Good news on the refugee front: "The European Court of Justice has awarded a Greek Cypriot refugee the right to win back land he was forced to flee when war partitioned the island in 1974... About 200,000 Greek Cypriots were forcibly displaced when the Turkish army invaded the island and seized its northern third after an Athens-based coup aimed at uniting it with Greece. Historically inhabited by Greeks, northern Cyprus was home to very few Turkish Cypriots. Before the invasion prompted a population exchange on either side of the island's UN-patrolled ceasefire line, land registries show that about 82% of properties in the area belonged to Greeks." (Cyprus unity is all about real estate, Helena Smith, Guardian/Sydney Morning Herald, 30/4/09)

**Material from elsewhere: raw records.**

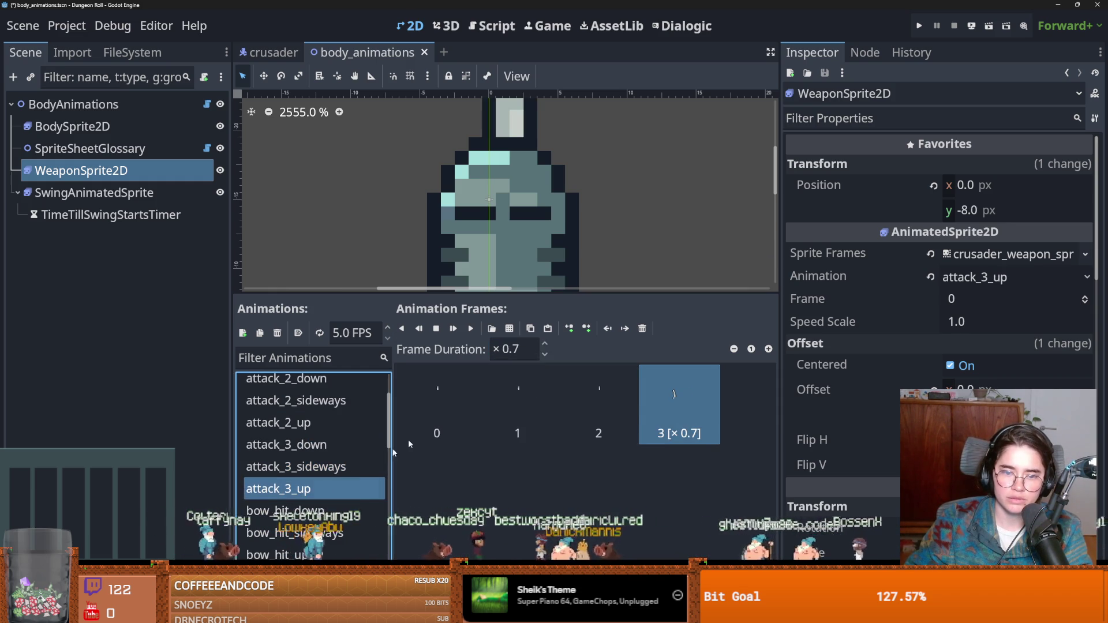
{"action": "left_click", "coordinate": [430, 422]}
{"action": "left_click", "coordinate": [514, 349]}
{"action": "type", "text": "0.5"}
{"action": "key", "text": "Return"}
Give attack_3_up frames 1–2 0.6 and the last frame 1.0, then save with Ctrl+S
{"action": "left_click", "coordinate": [520, 398]}
{"action": "left_click", "coordinate": [583, 387]}
{"action": "left_click", "coordinate": [547, 394], "text": "ctrl"}
{"action": "left_click", "coordinate": [514, 349]}
{"action": "type", "text": "."}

Meanwhile, in occupied Palestine aka Israel: "As Israel celebrated its 61st anniversary, some 2,000 people demonstrated on Wednesday for Arab-Israelis' right of return to the lands from which they were chased in 1948. The protest took place on the site of Al-Kafrayn, an Arab village among the more than 500 that were razed by Israeli forces at the time of the creation of the Jewish state in 1948... 'We have come to tell Israelis we will never forget', Fatima Chalabi, one of the protesters, told AFP. Israel has 1.2 million Arab citizens, the descendants of the 160,000 who remained after the creation of the Jewish state. On May 15, Palestinians and Arab-Israelis mark the anniversary of the Nakba - Catastrophe - the term they use to describe the creation of the state of Israel on three-quarters of the territory of historic Palestine. Some 760,000 Arabs were expelled or fled from their homes during the 1948 war, giving rise to a UN-registered refugee population scattered across the Middle East that today numbers more than 4.6 million." (Arab-Israelis march for right of return, AFP, 30/4/09)

And in the Palestinian refugee camps of Lebanon, according to a poll of 500 Palestinian refugees conducted last month by Beirut's Center for Research & Information, 89% of respondents supported the right of return to their homes and lands in occupied Palestine aka Israel.